Raw data:

▽

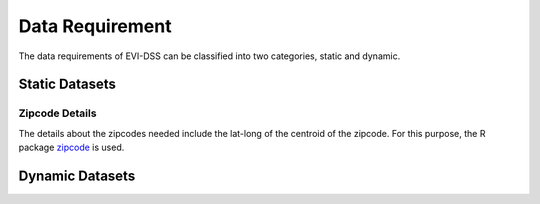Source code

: ================
Data Requirement
================

The data requirements of EVI-DSS can be classified into two categories, static and dynamic. 

.. (also cross-link these with the respective models, so each model should have a link to the dataset it uses. Maybe here mention all the models that this dataset is used in.) 

Static Datasets
===============

Zipcode Details
---------------
The details about the zipcodes needed include the lat-long of the centroid of the zipcode. For this purpose, the R package `zipcode`_ is used. 



Dynamic Datasets
================




.. _zipcode: https://CRAN.R-project.org/package=zipcode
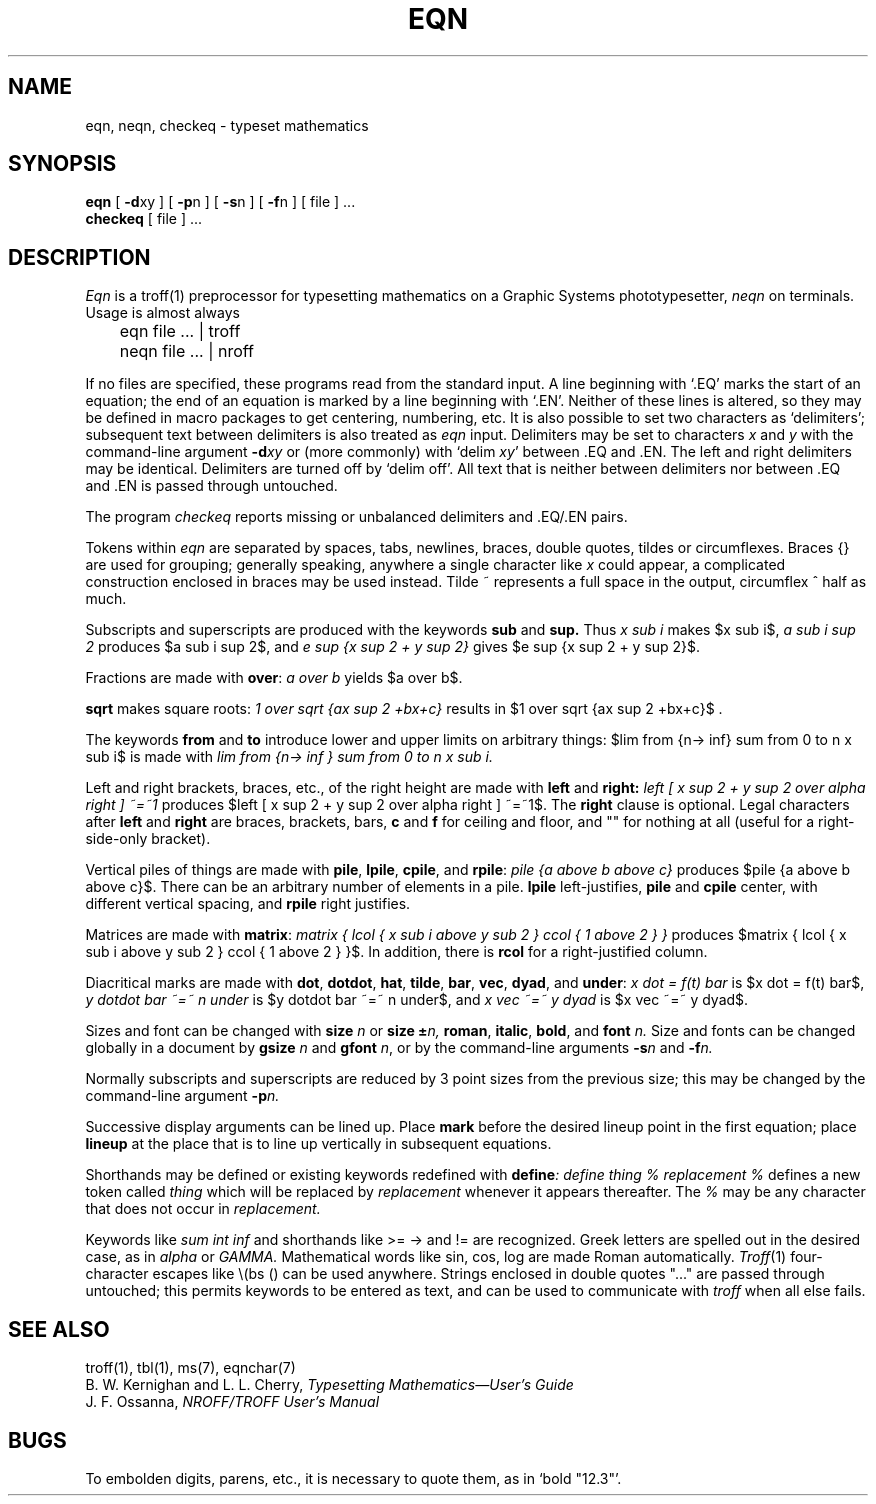 .\"	@(#)eqn.1	6.2 (Berkeley) 05/09/86
.\"
.TH EQN 1 ""
.AT 3
.EQ
delim $$
.EN
.SH NAME
eqn, neqn, checkeq \- typeset mathematics
.SH SYNOPSIS
.B eqn
[
.BR \-d xy
] [
.BR \-p n
] [
.BR \-s n
] [
.BR \-f n
] 
[ file ] ...
.br
.B checkeq
[ file ] ...
.SH DESCRIPTION
.I Eqn
is a
troff(1)
preprocessor
for typesetting mathematics
on a Graphic Systems phototypesetter,
.I neqn
on terminals.
Usage is almost always
.PP
	eqn file ... | troff
.br
	neqn file ... | nroff
.PP
If no files are specified, 
these programs
read from the standard input.
A line beginning with `.EQ' marks the start of an equation;
the end of an equation
is marked by a line beginning with `.EN'.
Neither of these lines is altered,
so they may be defined in macro packages
to get
centering, numbering, etc.
It is also possible to set two characters as `delimiters';
subsequent text between delimiters is also treated as
.ul
eqn
input.
Delimiters may be set to characters
.I x
and
.I y
with the command-line argument
.BI \-d xy
or (more commonly) with
`delim
.IR xy '
between .EQ and .EN.
The left and right delimiters may be identical.
Delimiters are turned off by `delim off'.
All text that is neither between delimiters nor between .EQ and .EN
is passed through untouched.
.PP
The program
.I checkeq
reports missing or unbalanced delimiters and .EQ/.EN pairs.
.PP
Tokens within
.I eqn
are separated by
spaces, tabs, newlines, braces, double quotes,
tildes or circumflexes.
Braces {} are used for grouping;
generally speaking,
anywhere a single character like
.I x
could appear, a complicated construction
enclosed in braces may be used instead.
Tilde ~ represents a full space in the output,
circumflex ^ half as much.
.PP
.vs 13p
Subscripts and superscripts are produced with the keywords
.B sub
and
.B sup.
Thus
.I "x sub i" 
makes
$x sub i$, 
.I "a sub i sup 2"
produces
$a sub i sup 2$,
and
.I "e sup {x sup 2 + y sup 2}"
gives
$e sup {x sup 2 + y sup 2}$.
.PP
Fractions are made with
.BR over :
.I "a over b"
yields $a over b$.
.PP
.B sqrt
makes square roots:
.I "1 over sqrt {ax sup 2 +bx+c}"
results in
$1 over sqrt {ax sup 2 +bx+c}$ .
.PP
The keywords
.B from
and
.B to
introduce lower and upper
limits on arbitrary things:
$lim from {n-> inf} sum from 0 to n x sub i$
is made with
.I "lim from {n\-> inf } sum from 0 to n x sub i."
.PP
Left and right brackets, braces, etc., of the right height are made with
.B left
and
.B right:
.I "left [ x sup 2 + y sup 2 over alpha right ] ~=~1"
produces
$left [ x sup 2 + y sup 2 over alpha right ] ~=~1$.
The
.B right
clause is optional.
Legal characters after 
.B left
and
.B right
are braces, brackets, bars,
.B c
and
.B f
for ceiling and floor,
and "" for nothing at all (useful for a right-side-only bracket).
.PP
Vertical piles of things are made with 
.BR pile ,
.BR lpile ,
.BR cpile ,
and
.BR rpile :
.I "pile {a above b above c}"
produces
$pile {a above b above c}$.
There can be an arbitrary number of elements in a pile.
.B lpile
left-justifies,
.B pile
and
.B cpile
center, with different vertical spacing,
and 
.B rpile
right justifies.
.PP
Matrices are made with
.BR matrix :
.I "matrix { lcol { x sub i above y sub 2 } ccol { 1 above 2 } }"
produces
$matrix { lcol { x sub i above y sub 2 } ccol { 1 above 2 } }$.
In addition, there is
.B rcol
for a right-justified column.
.PP
.vs 12p
Diacritical marks are made with
.BR dot ,
.BR dotdot ,
.BR hat ,
.BR tilde ,
.BR bar ,
.BR vec ,
.BR dyad ,
and
.BR under :
.I "x dot = f(t) bar"
is
$x dot = f(t) bar$,
.I "y dotdot bar ~=~ n under"
is
$y dotdot bar ~=~ n under$,
and
.I "x vec ~=~ y dyad"
is
$x vec ~=~ y dyad$.
.PP
Sizes and font can be changed with
.B size
.I n
or
.B size
.BI \(+- n,
.BR roman ,
.BR italic ,
.BR bold ,
and
.BR font
.I n.
Size and fonts can be changed globally in a document by
.B gsize
.I n
and
.B gfont
.IR n ,
or by the command-line arguments
.BI \-s n
and
.BI \-f n.
.PP
Normally subscripts and superscripts are reduced by
3 point sizes from the previous size;
this may be changed by the command-line argument
.BI \-p n.
.PP
Successive display arguments can be lined up.
Place
.B mark
before the desired lineup point in the first equation;
place
.B lineup
at the place that is to line up vertically in subsequent equations.
.PP
Shorthands may be defined
or existing keywords redefined with
.BI define :
.I "define thing % replacement %"
defines a new token called
.I thing
which will be replaced by
.I replacement
whenever it appears thereafter.
The 
.I %
may be any character that does not occur in
.I replacement.
.PP
Keywords like 
.I sum
.EQ
( sum )
.EN
.I int
.EQ
( int )
.EN
.I inf
.EQ
( inf )
.EN
and shorthands like
>=
.EQ
(>=)
.EN
\->
.EQ
(->),
.EN
and
!=
.EQ
( != )
.EN
are recognized.
Greek letters are spelled out in the desired case, as in
.I alpha
or
.I GAMMA.
Mathematical words like sin, cos, log are made Roman automatically.
.IR Troff (1)
four-character escapes like \e(bs (\(bs)
can be used anywhere.
Strings enclosed in double quotes "..."
are passed through untouched;
this permits keywords to be entered as text,
and can be used to communicate
with 
.I troff
when all else fails.
.SH "SEE ALSO"
.PP
troff(1), tbl(1), ms(7), eqnchar(7)
.br
B. W. Kernighan and L. L. Cherry,
.ul
Typesetting Mathematics\(emUser's Guide
.br
J. F. Ossanna,
.ul
NROFF/TROFF User's Manual
.SH BUGS
.PP
To embolden digits, parens, etc.,
it is necessary to quote them,
as in `bold "12.3"'.

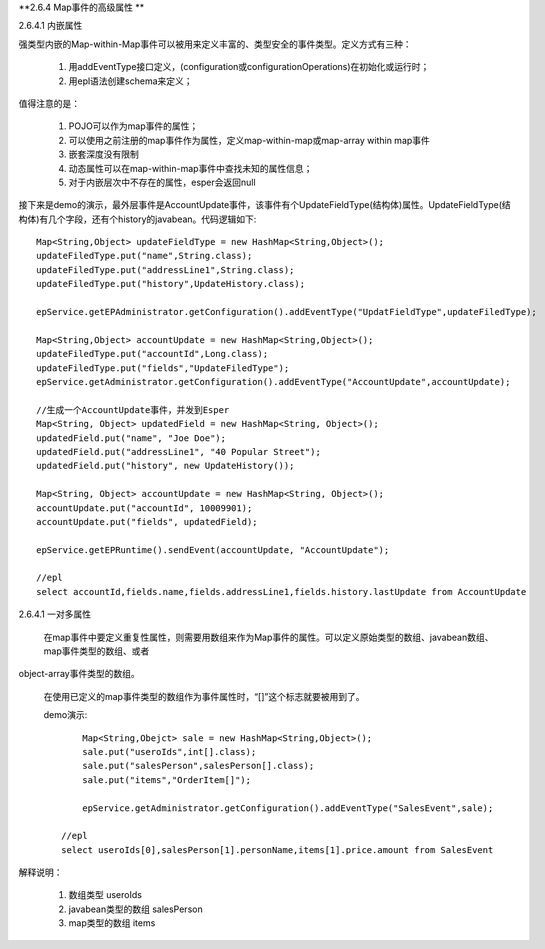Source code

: **2.6.4 Map事件的高级属性 **

2.6.4.1  内嵌属性

强类型内嵌的Map-within-Map事件可以被用来定义丰富的、类型安全的事件类型。定义方式有三种：
	
	1. 用addEventType接口定义，(configuration或configurationOperations)在初始化或运行时；

	2. 用epl语法创建schema来定义；

值得注意的是：

	1. 	POJO可以作为map事件的属性；

	2.	可以使用之前注册的map事件作为属性，定义map-within-map或map-array within map事件

	3.	嵌套深度没有限制

	4.	动态属性可以在map-within-map事件中查找未知的属性信息；

	5.	对于内嵌层次中不存在的属性，esper会返回null

接下来是demo的演示，最外层事件是AccountUpdate事件，该事件有个UpdateFieldType(结构体)属性。UpdateFieldType(结构体)有几个字段，还有个history的javabean。代码逻辑如下::

	Map<String,Object> updateFieldType = new HashMap<String,Object>();
	updateFiledType.put("name",String.class);
	updateFiledType.put("addressLine1",String.class);
	updateFiledType.put("history",UpdateHistory.class);

	epService.getEPAdministrator.getConfiguration().addEventType("UpdatFieldType",updateFiledType);

	Map<String,Object> accountUpdate = new HashMap<String,Object>();
	updateFiledType.put("accountId",Long.class);
	updateFiledType.put("fields","UpdateFiledType");	
	epService.getAdministrator.getConfiguration().addEventType("AccountUpdate",accountUpdate);

	//生成一个AccountUpdate事件，并发到Esper
	Map<String, Object> updatedField = new HashMap<String, Object>();
	updatedField.put("name", "Joe Doe");
	updatedField.put("addressLine1", "40 Popular Street");
	updatedField.put("history", new UpdateHistory());

	Map<String, Object> accountUpdate = new HashMap<String, Object>();
	accountUpdate.put("accountId", 10009901);
	accountUpdate.put("fields", updatedField);

	epService.getEPRuntime().sendEvent(accountUpdate, "AccountUpdate");

	//epl
	select accountId,fields.name,fields.addressLine1,fields.history.lastUpdate from AccountUpdate

2.6.4.1  一对多属性

	在map事件中要定义重复性属性，则需要用数组来作为Map事件的属性。可以定义原始类型的数组、javabean数组、map事件类型的数组、或者
object-array事件类型的数组。

	在使用已定义的map事件类型的数组作为事件属性时，“[]”这个标志就要被用到了。
	
	demo演示::

		Map<String,Obejct> sale = new HashMap<String,Object>();
		sale.put("useroIds",int[].class);
		sale.put("salesPerson",salesPerson[].class);
		sale.put("items","OrderItem[]");

		epService.getAdministrator.getConfiguration().addEventType("SalesEvent",sale);

	    //epl
	    select useroIds[0],salesPerson[1].personName,items[1].price.amount from SalesEvent

解释说明：
   
   1. 数组类型	useroIds

   2. javabean类型的数组  salesPerson

   3. map类型的数组 items
	

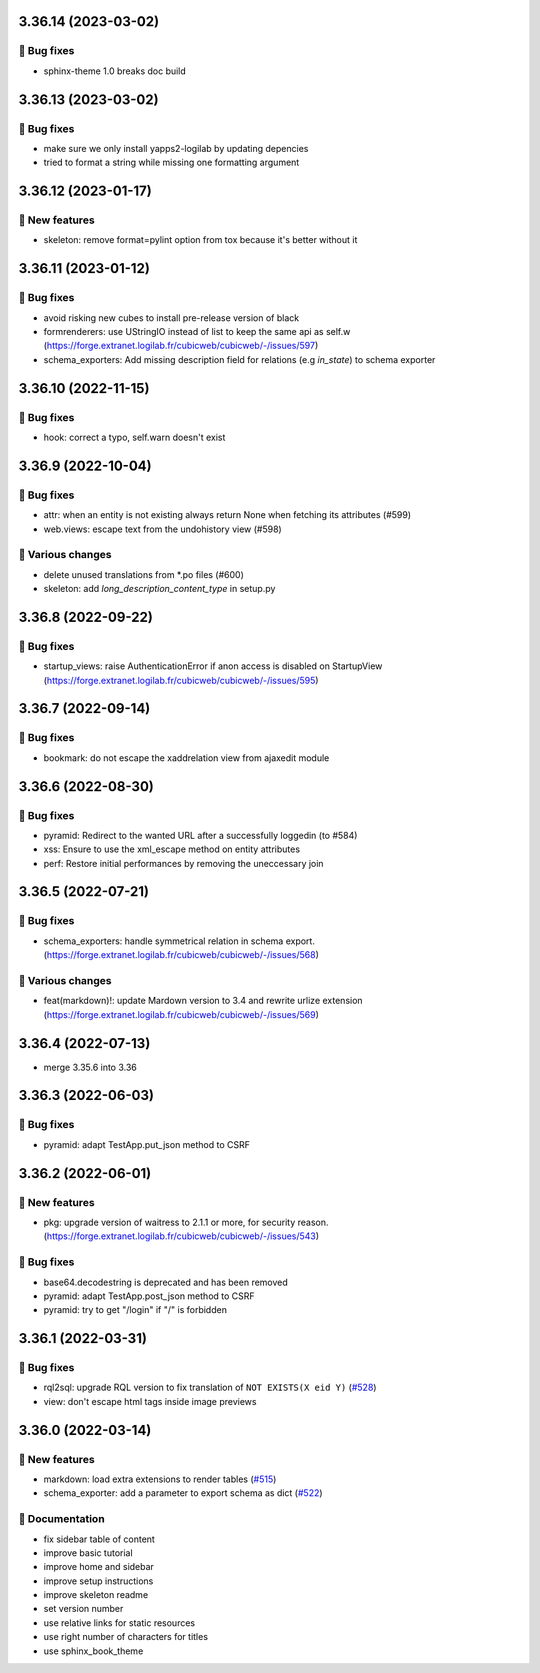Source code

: 3.36.14 (2023-03-02)
====================
👷 Bug fixes
-----------

- sphinx-theme 1.0 breaks doc build

3.36.13 (2023-03-02)
====================
👷 Bug fixes
-----------

- make sure we only install yapps2-logilab by updating depencies
- tried to format a string while missing one formatting argument

3.36.12 (2023-01-17)
====================
🎉 New features
--------------

- skeleton: remove format=pylint option from tox because it's better without it

3.36.11 (2023-01-12)
====================
👷 Bug fixes
-----------

- avoid risking new cubes to install pre-release version of black
- formrenderers: use UStringIO instead of list to keep the same api as self.w (https://forge.extranet.logilab.fr/cubicweb/cubicweb/-/issues/597)
- schema_exporters: Add missing description field for relations (e.g `in_state`) to schema exporter

3.36.10 (2022-11-15)
====================
👷 Bug fixes
-----------

- hook: correct a typo, self.warn doesn't exist

3.36.9 (2022-10-04)
===================
👷 Bug fixes
-----------

- attr: when an entity is not existing always return None when fetching its attributes (#599)
- web.views: escape text from the undohistory view (#598)

🤷 Various changes
-----------------

- delete unused translations from \*.po files (#600)
- skeleton: add `long_description_content_type` in setup.py

3.36.8 (2022-09-22)
===================
👷 Bug fixes
-----------

- startup_views: raise AuthenticationError if anon access is disabled on
  StartupView (https://forge.extranet.logilab.fr/cubicweb/cubicweb/-/issues/595)

3.36.7 (2022-09-14)
===================
👷 Bug fixes
-----------

- bookmark: do not escape the xaddrelation view from ajaxedit module

3.36.6 (2022-08-30)
===================
👷 Bug fixes
-----------

- pyramid: Redirect to the wanted URL after a successfully loggedin (to #584)
- xss: Ensure to use the xml_escape method on entity attributes
- perf: Restore initial performances by removing the uneccessary join

3.36.5 (2022-07-21)
===================
👷 Bug fixes
-----------

- schema_exporters: handle symmetrical relation in schema export. (https://forge.extranet.logilab.fr/cubicweb/cubicweb/-/issues/568)

🤷 Various changes
-----------------

- feat(markdown)!: update Mardown version to 3.4 and rewrite urlize extension (https://forge.extranet.logilab.fr/cubicweb/cubicweb/-/issues/569)

3.36.4 (2022-07-13)
===================

- merge 3.35.6 into 3.36

3.36.3 (2022-06-03)
===================
👷 Bug fixes
-----------

- pyramid: adapt TestApp.put_json method to CSRF

3.36.2 (2022-06-01)
===================
🎉 New features
--------------

- pkg: upgrade version of waitress to 2.1.1 or more, for security reason. (https://forge.extranet.logilab.fr/cubicweb/cubicweb/-/issues/543)

👷 Bug fixes
-----------

- base64.decodestring is deprecated and has been removed
- pyramid: adapt TestApp.post_json method to CSRF
- pyramid: try to get "/login" if "/" is forbidden

3.36.1 (2022-03-31)
===================
👷 Bug fixes
-----------

- rql2sql: upgrade RQL version to fix translation of ``NOT EXISTS(X eid Y)`` (`#528 <https://forge.extranet.logilab.fr/cubicweb/cubicweb/-/issues/528>`_)
- view: don't escape html tags inside image previews

3.36.0 (2022-03-14)
===================
🎉 New features
--------------

- markdown: load extra extensions to render tables (`#515 <https://forge.extranet.logilab.fr/cubicweb/cubicweb/-/issues/515>`_)
- schema_exporter: add a parameter to export schema as dict (`#522 <https://forge.extranet.logilab.fr/cubicweb/cubicweb/-/issues/522>`_)

📝 Documentation
---------------

- fix sidebar table of content
- improve basic tutorial
- improve home and sidebar
- improve setup instructions
- improve skeleton readme
- set version number
- use relative links for static resources
- use right number of characters for titles
- use sphinx_book_theme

△

Your goal: Whenever the string "right" shows up in a line of the entries, copy that line.

Response to this task:
The left and right delimiters may be identical.
Left and right brackets, braces, etc., of the right height are made with
.B right:
.I "left [ x sup 2 + y sup 2 over alpha right ] ~=~1"
$left [ x sup 2 + y sup 2 over alpha right ] ~=~1$.
.B right
.B right
and "" for nothing at all (useful for a right-side-only bracket).
right justifies.
for a right-justified column.
- use right number of characters for titles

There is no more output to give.